Olive oil adulteration – how big of a problem?
David Neuman, master panel EVOO taster and CEO of Gaea North America, said all Virgin Olive Oils seeking to carry the name “extra virgin”, a legal definition, must meet standards both chemical and verified in a lab and sensory, verified by a taste panel.
“Extra virgin is the highest quality olive oil classification. It is olive oil that is 100% mechanically extracted, without chemicals or excessive heat, and should have no defects and a flavor of fresh olives,” he told us.
“In chemical terms extra virgin olive oil is described as having a free acidity, expressed as oleic acid, of not more than 0.8g per 100g. In order for an oil to qualify as “extra virgin” the oil must also pass both numerous chemical tests in a laboratory and a sensory evaluation by a trained taste panel. The olive oil must be found to be free from defects while exhibiting some fruitiness.
“The problem with this is that many companies are labelling their products as “Extra-Virgin” when they are in fact a lesser grade such as “Virgin” or "Lampante," or a blend of refined olive oil and extra virgin olive oil.”
Neuman is a trained panel taster accredited by the IOC (International Olive Council) and can legally evaluate olive oil as blindly presented to him as a member of a taste panel and look for defects and attributes and document their intensities.
He said every time tests are there are always mislabelled olive oils.
“Tom Mueller states in his book ‘Extra Virginity’ that 70% of all the extra virgin grade olive oils on the shelves in the US are mislabelled. It will take consumers to be fed up with the fraud to vote with their wallet and seek out better quality brands, like Gaea.”
Neumen said he trusts his nose first than mouth to determine if a product is extra virgin olive oil or not, adding colour, bottle shape and price are meaningless.
“If all buyers (trade and consumer) would at the very least smell oil out of a small glass and decide if it is pleasant and green and smells of fresh olives and then taste it and confirm what they smell, even if not trained they can be a pretty good judge of authenticity or fraud,” he said.
When asked what affect the accusations could have on industry, Neuman said it can vary with trade addicted to numbers so if no-one is challenging them, such as the USDA, lawsuits or vendors, they will continue to import, buy and sell fraudulent oils.

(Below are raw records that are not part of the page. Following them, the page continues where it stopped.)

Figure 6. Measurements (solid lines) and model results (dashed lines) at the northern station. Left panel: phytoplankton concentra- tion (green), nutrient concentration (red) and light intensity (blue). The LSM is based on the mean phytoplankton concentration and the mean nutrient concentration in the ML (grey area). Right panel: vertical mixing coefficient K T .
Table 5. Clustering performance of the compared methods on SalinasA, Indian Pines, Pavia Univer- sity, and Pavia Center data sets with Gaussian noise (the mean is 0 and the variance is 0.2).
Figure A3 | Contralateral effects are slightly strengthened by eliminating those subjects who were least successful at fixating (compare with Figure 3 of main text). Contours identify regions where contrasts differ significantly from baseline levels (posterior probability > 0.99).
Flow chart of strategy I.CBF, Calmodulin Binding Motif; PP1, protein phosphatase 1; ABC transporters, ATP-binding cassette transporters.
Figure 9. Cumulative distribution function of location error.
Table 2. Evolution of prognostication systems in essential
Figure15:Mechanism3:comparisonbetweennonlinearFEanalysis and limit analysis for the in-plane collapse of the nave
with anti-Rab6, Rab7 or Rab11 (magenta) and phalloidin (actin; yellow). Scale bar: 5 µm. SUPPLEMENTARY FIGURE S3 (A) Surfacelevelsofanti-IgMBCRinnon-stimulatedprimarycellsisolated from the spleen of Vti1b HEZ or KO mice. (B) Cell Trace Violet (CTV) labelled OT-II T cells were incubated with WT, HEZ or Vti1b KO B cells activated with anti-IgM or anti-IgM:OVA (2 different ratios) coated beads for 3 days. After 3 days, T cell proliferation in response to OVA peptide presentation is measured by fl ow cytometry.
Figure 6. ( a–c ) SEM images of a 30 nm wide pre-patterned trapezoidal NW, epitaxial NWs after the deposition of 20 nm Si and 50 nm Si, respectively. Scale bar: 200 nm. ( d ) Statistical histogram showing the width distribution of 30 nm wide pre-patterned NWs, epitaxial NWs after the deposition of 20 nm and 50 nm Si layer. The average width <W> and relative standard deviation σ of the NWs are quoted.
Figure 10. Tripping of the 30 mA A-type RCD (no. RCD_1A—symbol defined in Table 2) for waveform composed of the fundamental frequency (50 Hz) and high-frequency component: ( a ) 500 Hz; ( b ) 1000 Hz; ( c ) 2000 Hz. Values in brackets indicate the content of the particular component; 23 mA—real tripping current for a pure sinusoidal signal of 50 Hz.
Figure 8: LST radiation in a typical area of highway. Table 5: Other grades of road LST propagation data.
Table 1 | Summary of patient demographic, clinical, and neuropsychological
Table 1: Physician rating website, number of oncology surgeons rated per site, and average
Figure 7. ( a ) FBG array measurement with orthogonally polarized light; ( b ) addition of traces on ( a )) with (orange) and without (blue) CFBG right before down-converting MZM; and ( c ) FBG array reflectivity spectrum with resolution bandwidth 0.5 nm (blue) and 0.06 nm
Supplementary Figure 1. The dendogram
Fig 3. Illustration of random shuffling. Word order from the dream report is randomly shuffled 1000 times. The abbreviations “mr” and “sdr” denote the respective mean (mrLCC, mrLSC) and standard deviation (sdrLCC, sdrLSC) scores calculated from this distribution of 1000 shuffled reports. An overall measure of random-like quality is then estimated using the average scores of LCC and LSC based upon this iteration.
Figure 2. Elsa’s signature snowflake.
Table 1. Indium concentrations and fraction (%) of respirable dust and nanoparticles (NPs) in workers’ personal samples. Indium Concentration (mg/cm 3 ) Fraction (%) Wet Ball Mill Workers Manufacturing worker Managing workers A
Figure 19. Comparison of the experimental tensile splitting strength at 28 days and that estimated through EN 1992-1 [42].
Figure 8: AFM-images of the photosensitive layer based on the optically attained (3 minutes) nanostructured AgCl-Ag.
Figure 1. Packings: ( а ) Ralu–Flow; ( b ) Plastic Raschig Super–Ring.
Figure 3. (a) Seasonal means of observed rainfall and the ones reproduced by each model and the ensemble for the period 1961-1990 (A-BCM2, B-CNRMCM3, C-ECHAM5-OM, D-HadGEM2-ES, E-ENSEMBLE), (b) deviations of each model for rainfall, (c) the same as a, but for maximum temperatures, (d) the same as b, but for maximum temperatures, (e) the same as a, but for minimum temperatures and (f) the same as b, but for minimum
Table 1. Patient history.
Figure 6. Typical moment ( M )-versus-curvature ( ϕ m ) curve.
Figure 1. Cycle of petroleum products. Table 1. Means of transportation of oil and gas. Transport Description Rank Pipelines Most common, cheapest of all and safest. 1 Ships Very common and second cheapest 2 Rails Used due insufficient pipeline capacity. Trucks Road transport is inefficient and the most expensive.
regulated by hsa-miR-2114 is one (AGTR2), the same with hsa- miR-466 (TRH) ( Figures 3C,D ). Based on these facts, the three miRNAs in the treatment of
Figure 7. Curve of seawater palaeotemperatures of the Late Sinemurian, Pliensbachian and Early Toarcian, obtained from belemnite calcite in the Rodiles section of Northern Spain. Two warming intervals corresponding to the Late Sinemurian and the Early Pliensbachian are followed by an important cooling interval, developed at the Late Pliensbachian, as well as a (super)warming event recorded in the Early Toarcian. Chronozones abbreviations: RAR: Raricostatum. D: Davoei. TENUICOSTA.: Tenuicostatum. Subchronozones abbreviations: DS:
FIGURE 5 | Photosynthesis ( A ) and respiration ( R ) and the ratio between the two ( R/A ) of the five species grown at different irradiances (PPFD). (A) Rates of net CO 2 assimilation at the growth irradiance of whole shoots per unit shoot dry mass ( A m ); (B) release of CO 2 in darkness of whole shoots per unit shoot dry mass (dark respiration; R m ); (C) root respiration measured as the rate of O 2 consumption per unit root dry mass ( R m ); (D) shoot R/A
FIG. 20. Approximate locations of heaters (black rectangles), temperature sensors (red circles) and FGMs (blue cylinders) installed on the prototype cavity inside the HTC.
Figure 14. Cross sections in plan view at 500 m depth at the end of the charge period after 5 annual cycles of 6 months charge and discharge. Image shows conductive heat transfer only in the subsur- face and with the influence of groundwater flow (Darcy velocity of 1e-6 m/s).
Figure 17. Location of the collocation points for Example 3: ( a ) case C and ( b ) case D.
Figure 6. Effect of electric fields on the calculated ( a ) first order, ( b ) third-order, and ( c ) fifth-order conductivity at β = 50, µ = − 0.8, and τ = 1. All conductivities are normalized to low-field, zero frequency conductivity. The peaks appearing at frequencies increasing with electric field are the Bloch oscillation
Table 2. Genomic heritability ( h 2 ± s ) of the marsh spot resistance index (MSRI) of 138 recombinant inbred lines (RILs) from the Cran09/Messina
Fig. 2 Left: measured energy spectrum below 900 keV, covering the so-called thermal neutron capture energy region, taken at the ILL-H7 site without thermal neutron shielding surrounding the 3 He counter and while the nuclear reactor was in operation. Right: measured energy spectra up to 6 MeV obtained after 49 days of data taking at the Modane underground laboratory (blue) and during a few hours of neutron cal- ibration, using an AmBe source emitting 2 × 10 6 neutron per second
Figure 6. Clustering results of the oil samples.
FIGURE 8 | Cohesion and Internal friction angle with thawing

“They are cheap and sell well but that doesn’t make it right or legal. This has to start with the consumer boycotting the brands who were highlighted in the tests, then perhaps the trade will make a change.
“We do see some movement with buyers opting to sell better products. Kehe Food, the US’ largest speciality distributor has vastly reduced their selection of light and extra light olive oils, all of which are refined and the category manager there, Maria Reyes, has laid down the gauntlet and demands vendors present here with verifiable olive oils.”
Neumen said it is too early to comment on the 2015/16 harvest in the Northern Hemisphere and Greece has barely started but added the fraud in the news is nothing new and not related to this year’s harvest.
“I do know many producers in Italy and they pulled their fruit early (September-October) to offset the fears of another poor harvest. Those very green olives could be extremely high quality or very bitter.”